→ Instructions to follow
Copy the material below word for word, keeping every line in its original order.
Begin
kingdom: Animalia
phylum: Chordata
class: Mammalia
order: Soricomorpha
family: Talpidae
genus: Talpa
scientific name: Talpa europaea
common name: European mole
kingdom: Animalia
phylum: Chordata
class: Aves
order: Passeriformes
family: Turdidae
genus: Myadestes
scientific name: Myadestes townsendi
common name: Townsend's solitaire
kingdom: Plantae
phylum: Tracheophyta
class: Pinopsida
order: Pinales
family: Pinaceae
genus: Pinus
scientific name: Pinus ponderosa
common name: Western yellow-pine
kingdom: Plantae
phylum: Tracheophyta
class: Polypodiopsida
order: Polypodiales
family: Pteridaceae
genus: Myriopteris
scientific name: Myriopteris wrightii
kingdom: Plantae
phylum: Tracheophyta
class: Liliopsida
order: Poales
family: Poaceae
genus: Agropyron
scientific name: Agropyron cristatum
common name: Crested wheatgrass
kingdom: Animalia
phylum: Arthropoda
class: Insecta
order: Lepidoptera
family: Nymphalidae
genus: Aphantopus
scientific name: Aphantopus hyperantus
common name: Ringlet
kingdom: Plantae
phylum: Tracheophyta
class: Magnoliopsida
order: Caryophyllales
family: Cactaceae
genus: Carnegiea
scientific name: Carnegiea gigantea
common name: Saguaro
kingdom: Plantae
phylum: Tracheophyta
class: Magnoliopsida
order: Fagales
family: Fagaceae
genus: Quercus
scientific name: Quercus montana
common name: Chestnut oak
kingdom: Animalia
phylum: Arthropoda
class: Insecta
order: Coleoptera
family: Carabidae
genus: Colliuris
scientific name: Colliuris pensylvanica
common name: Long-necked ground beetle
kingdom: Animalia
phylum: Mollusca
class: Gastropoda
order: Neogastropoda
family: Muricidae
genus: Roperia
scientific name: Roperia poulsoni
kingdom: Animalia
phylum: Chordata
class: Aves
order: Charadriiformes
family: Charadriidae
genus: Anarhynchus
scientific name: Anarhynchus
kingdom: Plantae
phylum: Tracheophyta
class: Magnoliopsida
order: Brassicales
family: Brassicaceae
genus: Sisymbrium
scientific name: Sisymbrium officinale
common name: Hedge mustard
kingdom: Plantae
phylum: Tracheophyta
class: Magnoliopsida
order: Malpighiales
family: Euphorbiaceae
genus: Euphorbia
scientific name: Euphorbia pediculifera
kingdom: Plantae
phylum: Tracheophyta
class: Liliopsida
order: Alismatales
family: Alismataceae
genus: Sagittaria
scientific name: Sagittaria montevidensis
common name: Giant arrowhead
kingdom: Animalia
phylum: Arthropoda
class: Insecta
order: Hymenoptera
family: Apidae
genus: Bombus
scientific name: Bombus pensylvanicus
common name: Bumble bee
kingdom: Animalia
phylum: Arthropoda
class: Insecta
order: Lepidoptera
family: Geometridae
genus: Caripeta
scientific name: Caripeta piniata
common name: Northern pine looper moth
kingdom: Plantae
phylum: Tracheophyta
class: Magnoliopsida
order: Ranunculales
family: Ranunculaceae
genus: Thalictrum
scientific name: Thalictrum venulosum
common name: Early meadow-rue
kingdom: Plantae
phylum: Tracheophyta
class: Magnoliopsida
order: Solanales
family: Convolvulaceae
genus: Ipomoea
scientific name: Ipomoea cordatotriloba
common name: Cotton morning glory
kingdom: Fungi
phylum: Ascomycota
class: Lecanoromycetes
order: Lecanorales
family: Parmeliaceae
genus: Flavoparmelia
End
→ Output for this exercise
kingdom: Animalia
phylum: Chordata
class: Mammalia
order: Soricomorpha
family: Talpidae
genus: Talpa
scientific name: Talpa europaea
common name: European mole
kingdom: Animalia
phylum: Chordata
class: Aves
order: Passeriformes
family: Turdidae
genus: Myadestes
scientific name: Myadestes townsendi
common name: Townsend's solitaire
kingdom: Plantae
phylum: Tracheophyta
class: Pinopsida
order: Pinales
family: Pinaceae
genus: Pinus
scientific name: Pinus ponderosa
common name: Western yellow-pine
kingdom: Plantae
phylum: Tracheophyta
class: Polypodiopsida
order: Polypodiales
family: Pteridaceae
genus: Myriopteris
scientific name: Myriopteris wrightii
kingdom: Plantae
phylum: Tracheophyta
class: Liliopsida
order: Poales
family: Poaceae
genus: Agropyron
scientific name: Agropyron cristatum
common name: Crested wheatgrass
kingdom: Animalia
phylum: Arthropoda
class: Insecta
order: Lepidoptera
family: Nymphalidae
genus: Aphantopus
scientific name: Aphantopus hyperantus
common name: Ringlet
kingdom: Plantae
phylum: Tracheophyta
class: Magnoliopsida
order: Caryophyllales
family: Cactaceae
genus: Carnegiea
scientific name: Carnegiea gigantea
common name: Saguaro
kingdom: Plantae
phylum: Tracheophyta
class: Magnoliopsida
order: Fagales
family: Fagaceae
genus: Quercus
scientific name: Quercus montana
common name: Chestnut oak
kingdom: Animalia
phylum: Arthropoda
class: Insecta
order: Coleoptera
family: Carabidae
genus: Colliuris
scientific name: Colliuris pensylvanica
common name: Long-necked ground beetle
kingdom: Animalia
phylum: Mollusca
class: Gastropoda
order: Neogastropoda
family: Muricidae
genus: Roperia
scientific name: Roperia poulsoni
kingdom: Animalia
phylum: Chordata
class: Aves
order: Charadriiformes
family: Charadriidae
genus: Anarhynchus
scientific name: Anarhynchus
kingdom: Plantae
phylum: Tracheophyta
class: Magnoliopsida
order: Brassicales
family: Brassicaceae
genus: Sisymbrium
scientific name: Sisymbrium officinale
common name: Hedge mustard
kingdom: Plantae
phylum: Tracheophyta
class: Magnoliopsida
order: Malpighiales
family: Euphorbiaceae
genus: Euphorbia
scientific name: Euphorbia pediculifera
kingdom: Plantae
phylum: Tracheophyta
class: Liliopsida
order: Alismatales
family: Alismataceae
genus: Sagittaria
scientific name: Sagittaria montevidensis
common name: Giant arrowhead
kingdom: Animalia
phylum: Arthropoda
class: Insecta
order: Hymenoptera
family: Apidae
genus: Bombus
scientific name: Bombus pensylvanicus
common name: Bumble bee
kingdom: Animalia
phylum: Arthropoda
class: Insecta
order: Lepidoptera
family: Geometridae
genus: Caripeta
scientific name: Caripeta piniata
common name: Northern pine looper moth
kingdom: Plantae
phylum: Tracheophyta
class: Magnoliopsida
order: Ranunculales
family: Ranunculaceae
genus: Thalictrum
scientific name: Thalictrum venulosum
common name: Early meadow-rue
kingdom: Plantae
phylum: Tracheophyta
class: Magnoliopsida
order: Solanales
family: Convolvulaceae
genus: Ipomoea
scientific name: Ipomoea cordatotriloba
common name: Cotton morning glory
kingdom: Fungi
phylum: Ascomycota
class: Lecanoromycetes
order: Lecanorales
family: Parmeliaceae
genus: Flavoparmelia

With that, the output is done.